Table_1_Elevated Interleukin-36α And CD4+IL-36α+T Cells Are Involved in the Pathogenesis of Graves' Disease.docx
Background: IL-36α is involved in the pathogenesis of a variety of autoimmune diseases, but the relationship between IL-36α and Graves' disease (GD) has rarely investigated. In the present study, we aimed to explore the expression of IL-36α and elucidate the potential role of IL-36α in GD.
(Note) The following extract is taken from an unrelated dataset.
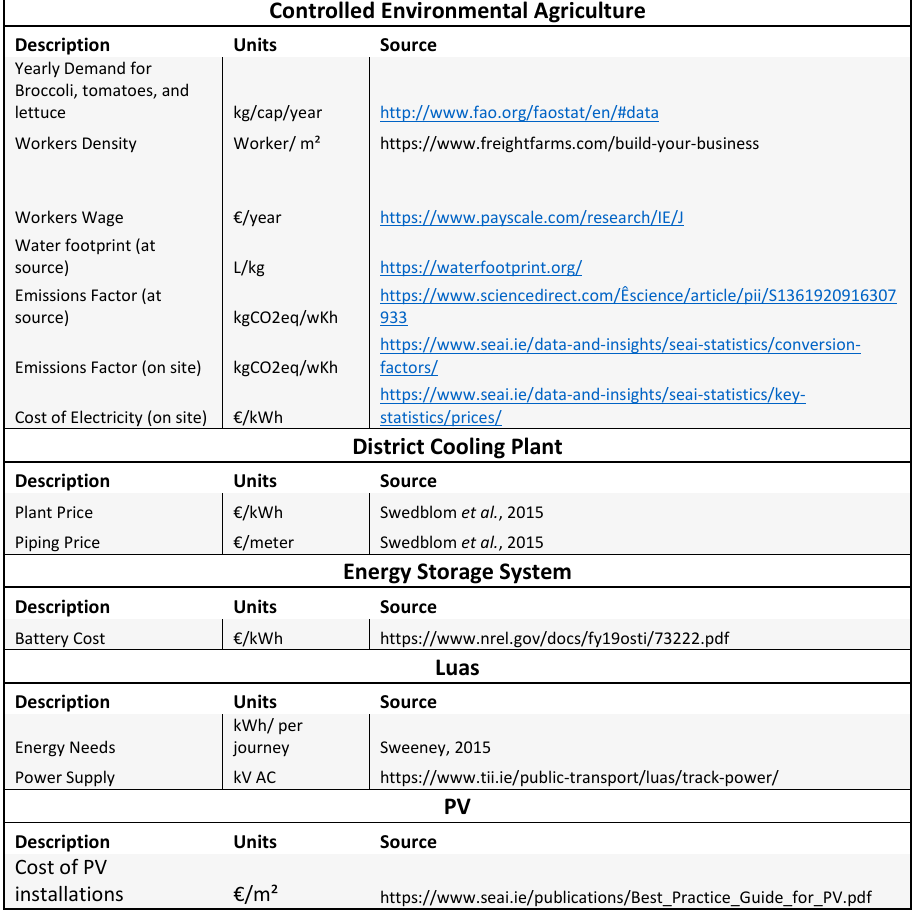
Figure A1. Sources used for estimating cost-, energy- and CO 2 -related savings are listed in the Appendix of this paper.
Methods: The expression of IL-36α mRNA in peripheral blood mononuclear cells (PBMCs) from 32 newly diagnosed GD patients, 15 refractory GD patients and 30 normal controls (NC) was examined using quantitative real-time polymerase chain reaction (qRT-PCR). The level of IL-36α in serum from 46 newly diagnosed GD patients, 10 refractory GD patients and 24 NC was measured using enzyme linked immunosorbent assay (ELISA). The percentage of CD4+IL-36α+T cells was detected by flow cytometry. PBMCs from newly diagnosed GD patients and NC group were cultured in the presence or absence of recombinant human IL-36α, and the expression levels of IFN-γ, TNF-α, IL-6, and IL-17A in culture supernatant were detected by cytokine array.
Results: The expression of IL-36α mRNA in newly diagnosed GD patients was significantly higher than that in NC group (P = 0.019). IL-36α mRNA expression was positively associated with thyrotropin receptor antibody (TRAb) (P = 0.004, r = 0.498) in newly diagnosed GD patients. The level of IL-36α in serum from newly diagnosed GD patients was significantly higher than that in refractory GD patients and NC group (P = 0.01; P = 0.007). The percentage of CD4+IL-36α+T cells in newly diagnosed GD patients was significantly higher than that in NC group (P = 0.030). In GD group, recombinant human IL-36α stimulation resulted in the increase of INF-γ, TNF-α, IL-6 and IL-17A (P = 0.015; P = 0.016; P = 0.039; P = 0.017).
Conclusion: IL-36α and CD4+IL-36α+T cells may be involved in the pathogenesis of GD by promoting the production of Th1, Th2, and Th17 cytokines.